The Queer Eye cast with hero, Terri White at The Broken Spoke.
The cast checks in with Terri White (second from right) at the Broken Spoke.Ilana Panich-Linsman/Netflix

Those opportunities to reflect come up again and again throughout the season. We meet the kids of Navarro Early College High School’s prom committee, an earnest group of young people who—like teens across the country—lost the social experiences of their junior and senior years of high school after in-person instruction shut down. When the Five arrive, part of their job is helping the students plan a safe, outdoor prom that their classmates will actually want to attend, and that won’t just feel like another diminished pandemic compromise. (Bobby gets them access to the enormous, landscaped lawn of Austin’s Long Center.) It’ll be a while before those students are prepared to really reflect on how this disease robbed them of some of their formative experiences, and for that understanding to shape the things they put out into the world. But for the viewer, spending an hour watching a show that has always been about helping people care for themselves and improve their social skills is a first glimpse at how that process might work. 

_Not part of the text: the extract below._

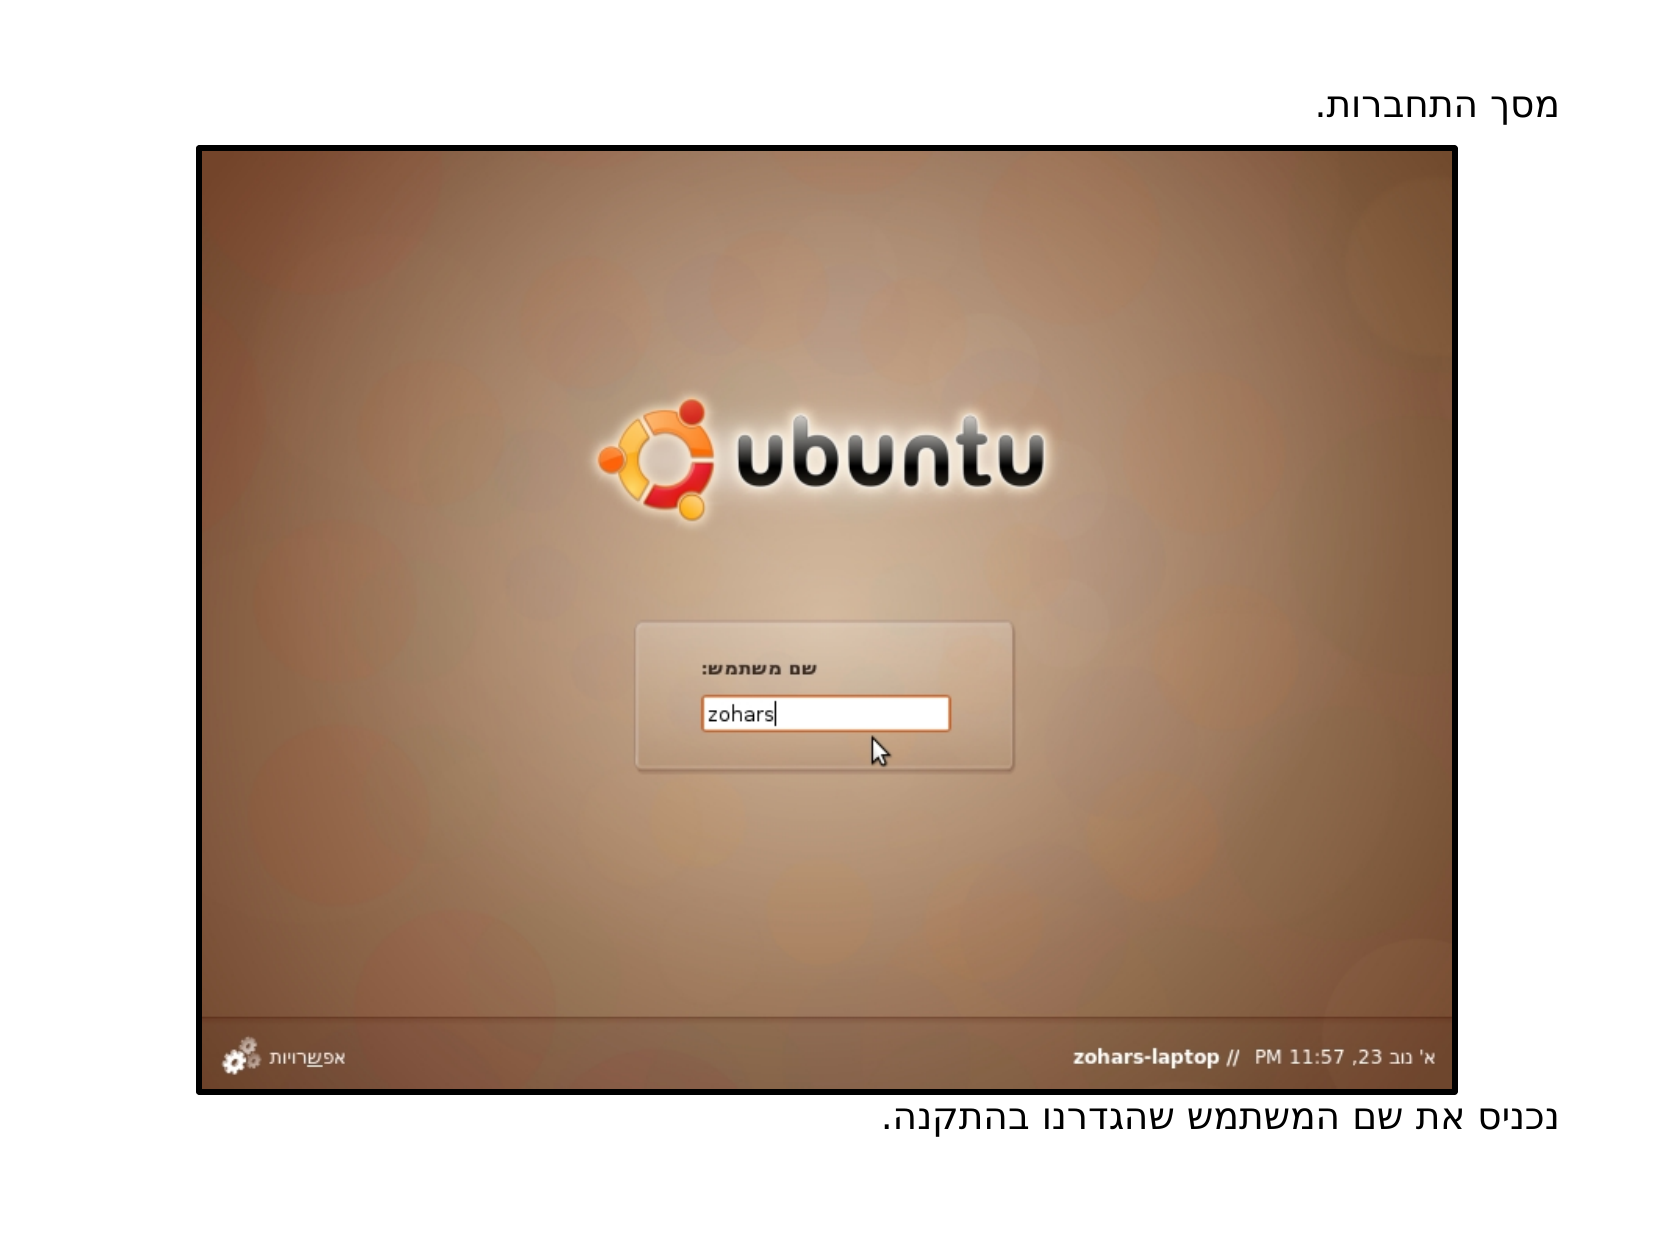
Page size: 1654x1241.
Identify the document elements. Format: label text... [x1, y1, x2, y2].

Dr. Jereka Thomas-Hockaday, cofounder of the Central Texas Allied Health Institute, is one of the show’s “martyr” archetypes—a driven, passionate woman whose sole focus is on providing services to her community. In this case, though, those services are medical training and health care, and especially COVID testing and vaccinations for East Austin residents. We know that health-care providers have been through a lot over the past two years; what we learn through Jereka’s episode is what that toll looks like for an individual who is being given an opportunity on camera to try to recover from it. Musician Reggie DeVore, the subject of the season’s final episode, spent much of the pandemic lamenting the loss of career opportunities he’d been working toward over several years. Watching him reckon with that grief is a reminder that all of us—even those whose losses are less tangible—have lost things that are precious to us, and that we deserve some care (or at least a nice photo shoot). 

The fact that Queer Eye episodes tend to follow a pretty conventional recipe makes this season more significant, too, which is an unusual twist for frequent viewers. As endearing as I find its cast (even poor, beleaguered Antoni), I skipped around during the last few seasons, just because the formula started to feel repetitive—but being able to see how the show’s heroes have weathered the pandemic creates a sort of perspective that is only possible because we know how these episodes usually go. We know what the Terri Whites of the Queer Eye–verse tend to be like at the end of their makeovers—full of momentary resolve to utilize their new skills, with a big question mark about whether anything has actually changed for the long term. We’ve seen it a bunch of times before. This season, the narrative plays out differently—change is an ever-present fact of life, especially now—and that difference is present in our own lives, too. It’ll probably be a while before we experience the catharsis, release, and growth from the pandemic that the best art can help us feel when trying to make sense of the major events in our lives—but season six of Queer Eye is a good start.